Passage:

Ragamala: Sohini Ragini

Accession Number

Ragamala: Sohini Ragini

Artist Unknown, India, Rajasthan, Jaipur School

Object Creation Date
circa 1800

Medium & Support
ink and opaque watercolor on paper

12 13/16 in x 9 13/16 in (32.6 cm x 24.9 cm);12 13/16 in x 9 13/16 in (32.6 cm x 24.9 cm)

Credit Line
Gift of Dr. and Mrs. Leo S. Figiel and Dr. and Mrs. Steven J. Figiel

Subject matter
Ragamala paintings draw from aspects of human experience in order to visualize specific moods, emotions, and qualities such as love, anguish, valor, weakness, and strength. A raga in Indian music is a melody consisting of a string of notes in a particular arrangement. Raginis are derivations from or variations of ragas in feminine mode (the basis of these classifications remains unexplained in many cases), and could have different or similar musical structures as ragas. Specific ragas are associated with specific times of the day, seasons, and emotions. When visualized, as here, ragas and raginis are meant to evoke the same affective responses that are allied to their musical modes. The text above the illustration refers to stories or incidents associated with the depicted raga/ ragini, but may not necessarily be narrative-like or descriptive. Drawn from literary tropes and tales that sophisticated writers and viewers would be aware of, the inscriptions are an integral part of the overall experience of this miniature painting. An illiterate viewer, however, could still enjoy the scene without reading the text.

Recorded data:

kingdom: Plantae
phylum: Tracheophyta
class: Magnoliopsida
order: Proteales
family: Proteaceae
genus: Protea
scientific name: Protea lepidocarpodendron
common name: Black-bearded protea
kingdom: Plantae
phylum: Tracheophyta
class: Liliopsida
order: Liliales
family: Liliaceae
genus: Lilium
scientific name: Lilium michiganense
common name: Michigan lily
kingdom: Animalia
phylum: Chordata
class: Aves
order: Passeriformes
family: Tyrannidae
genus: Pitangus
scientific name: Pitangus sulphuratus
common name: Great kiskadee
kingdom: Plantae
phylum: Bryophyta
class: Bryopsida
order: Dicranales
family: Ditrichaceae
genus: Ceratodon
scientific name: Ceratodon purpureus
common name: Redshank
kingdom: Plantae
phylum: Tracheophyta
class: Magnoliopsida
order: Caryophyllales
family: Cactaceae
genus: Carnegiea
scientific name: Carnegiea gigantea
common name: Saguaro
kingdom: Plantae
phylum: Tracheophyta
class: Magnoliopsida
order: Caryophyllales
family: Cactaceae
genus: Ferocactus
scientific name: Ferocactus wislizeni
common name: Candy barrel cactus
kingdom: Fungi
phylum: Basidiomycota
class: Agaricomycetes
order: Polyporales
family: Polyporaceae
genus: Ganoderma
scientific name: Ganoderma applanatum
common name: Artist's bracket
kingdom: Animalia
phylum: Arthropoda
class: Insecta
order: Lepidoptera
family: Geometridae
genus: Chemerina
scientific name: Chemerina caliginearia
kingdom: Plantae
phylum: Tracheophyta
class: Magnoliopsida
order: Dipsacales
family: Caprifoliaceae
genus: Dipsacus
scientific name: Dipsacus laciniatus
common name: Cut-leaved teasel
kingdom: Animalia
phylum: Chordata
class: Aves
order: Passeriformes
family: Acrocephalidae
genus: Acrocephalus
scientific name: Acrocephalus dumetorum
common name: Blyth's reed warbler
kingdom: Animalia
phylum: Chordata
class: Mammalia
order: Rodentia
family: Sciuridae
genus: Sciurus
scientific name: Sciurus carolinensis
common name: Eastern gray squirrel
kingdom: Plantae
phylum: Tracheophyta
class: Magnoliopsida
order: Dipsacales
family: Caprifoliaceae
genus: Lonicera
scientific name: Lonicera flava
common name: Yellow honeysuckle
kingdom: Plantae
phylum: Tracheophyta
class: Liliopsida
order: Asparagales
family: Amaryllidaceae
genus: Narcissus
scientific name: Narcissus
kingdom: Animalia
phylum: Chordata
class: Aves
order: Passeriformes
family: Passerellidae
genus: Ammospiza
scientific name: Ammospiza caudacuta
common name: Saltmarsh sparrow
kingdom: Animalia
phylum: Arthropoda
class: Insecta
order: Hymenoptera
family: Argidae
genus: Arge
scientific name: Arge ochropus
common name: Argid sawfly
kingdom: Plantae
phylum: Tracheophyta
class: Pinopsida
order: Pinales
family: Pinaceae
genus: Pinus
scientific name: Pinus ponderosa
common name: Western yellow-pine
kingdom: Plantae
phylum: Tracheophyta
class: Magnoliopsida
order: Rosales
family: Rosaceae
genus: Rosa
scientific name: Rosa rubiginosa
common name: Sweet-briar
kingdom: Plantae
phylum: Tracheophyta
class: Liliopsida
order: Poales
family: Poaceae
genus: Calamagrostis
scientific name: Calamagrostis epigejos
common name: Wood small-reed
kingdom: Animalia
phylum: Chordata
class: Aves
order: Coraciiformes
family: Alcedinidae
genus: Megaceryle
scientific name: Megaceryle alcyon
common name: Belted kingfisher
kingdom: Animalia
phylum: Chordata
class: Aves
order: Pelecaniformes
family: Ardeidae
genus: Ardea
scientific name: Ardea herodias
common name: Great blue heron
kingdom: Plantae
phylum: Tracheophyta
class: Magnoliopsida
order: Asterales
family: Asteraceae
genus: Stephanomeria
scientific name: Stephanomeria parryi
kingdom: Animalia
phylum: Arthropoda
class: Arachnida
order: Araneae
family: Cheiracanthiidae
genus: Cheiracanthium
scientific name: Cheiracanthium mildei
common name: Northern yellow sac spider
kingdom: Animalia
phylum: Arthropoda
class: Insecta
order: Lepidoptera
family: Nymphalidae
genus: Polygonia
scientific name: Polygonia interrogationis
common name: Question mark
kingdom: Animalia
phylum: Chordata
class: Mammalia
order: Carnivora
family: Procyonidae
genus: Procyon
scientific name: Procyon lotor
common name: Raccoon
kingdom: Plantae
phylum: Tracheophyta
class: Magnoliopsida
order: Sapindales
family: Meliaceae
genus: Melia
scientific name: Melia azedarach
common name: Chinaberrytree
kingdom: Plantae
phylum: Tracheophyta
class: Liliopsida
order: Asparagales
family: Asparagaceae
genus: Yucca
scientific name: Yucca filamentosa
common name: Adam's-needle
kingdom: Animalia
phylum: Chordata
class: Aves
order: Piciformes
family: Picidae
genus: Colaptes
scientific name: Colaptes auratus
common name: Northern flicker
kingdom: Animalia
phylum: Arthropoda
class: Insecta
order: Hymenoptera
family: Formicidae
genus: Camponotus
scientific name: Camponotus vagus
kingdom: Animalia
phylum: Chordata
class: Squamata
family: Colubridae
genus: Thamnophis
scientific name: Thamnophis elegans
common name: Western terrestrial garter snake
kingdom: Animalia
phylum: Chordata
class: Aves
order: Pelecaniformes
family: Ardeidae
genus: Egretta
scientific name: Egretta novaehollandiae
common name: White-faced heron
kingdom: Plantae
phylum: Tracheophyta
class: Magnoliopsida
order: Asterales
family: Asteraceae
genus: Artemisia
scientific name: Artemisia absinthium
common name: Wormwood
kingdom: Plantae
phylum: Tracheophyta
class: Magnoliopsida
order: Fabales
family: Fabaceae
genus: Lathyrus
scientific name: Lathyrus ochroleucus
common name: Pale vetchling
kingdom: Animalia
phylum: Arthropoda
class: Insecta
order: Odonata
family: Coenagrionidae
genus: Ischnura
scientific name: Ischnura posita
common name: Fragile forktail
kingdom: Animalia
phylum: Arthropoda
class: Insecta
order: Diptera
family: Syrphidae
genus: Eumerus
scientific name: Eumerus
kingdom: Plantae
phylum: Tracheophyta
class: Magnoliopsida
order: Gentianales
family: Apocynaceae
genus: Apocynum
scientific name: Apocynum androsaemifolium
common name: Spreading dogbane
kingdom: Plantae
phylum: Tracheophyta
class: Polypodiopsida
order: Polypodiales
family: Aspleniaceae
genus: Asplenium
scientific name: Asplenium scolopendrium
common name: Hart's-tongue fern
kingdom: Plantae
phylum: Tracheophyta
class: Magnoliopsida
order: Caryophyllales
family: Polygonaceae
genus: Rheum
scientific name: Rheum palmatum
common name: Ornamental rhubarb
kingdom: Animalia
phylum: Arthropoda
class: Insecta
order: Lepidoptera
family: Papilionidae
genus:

Given task: Can you write the next part of the catalog entry on the Sohini Ragini painting, picking up after its final sentence?

Final result:
This image also could be known as the Patmanjari Ragini (the inscription behind this work also suggests the same). The woman, separated from her lover, is in a state of anguish. Knowing this, her attendant brings a parrot to distract the mistress. Other versions of this image may contain more than one female attendant, and some versions may not contain the parrot at all. Ragmala paintings also find place within the Pahari and Deccani painting traditions of the Indian subcontinent.

Physical Description
A lady sits on a low-rise bed, facing her attendant. The attendant is holding a parrot, and the lady's gaze is directed towards the bird. It is daytime and an open pavilion is situated behind them. A short verse is painted above the depicted scene.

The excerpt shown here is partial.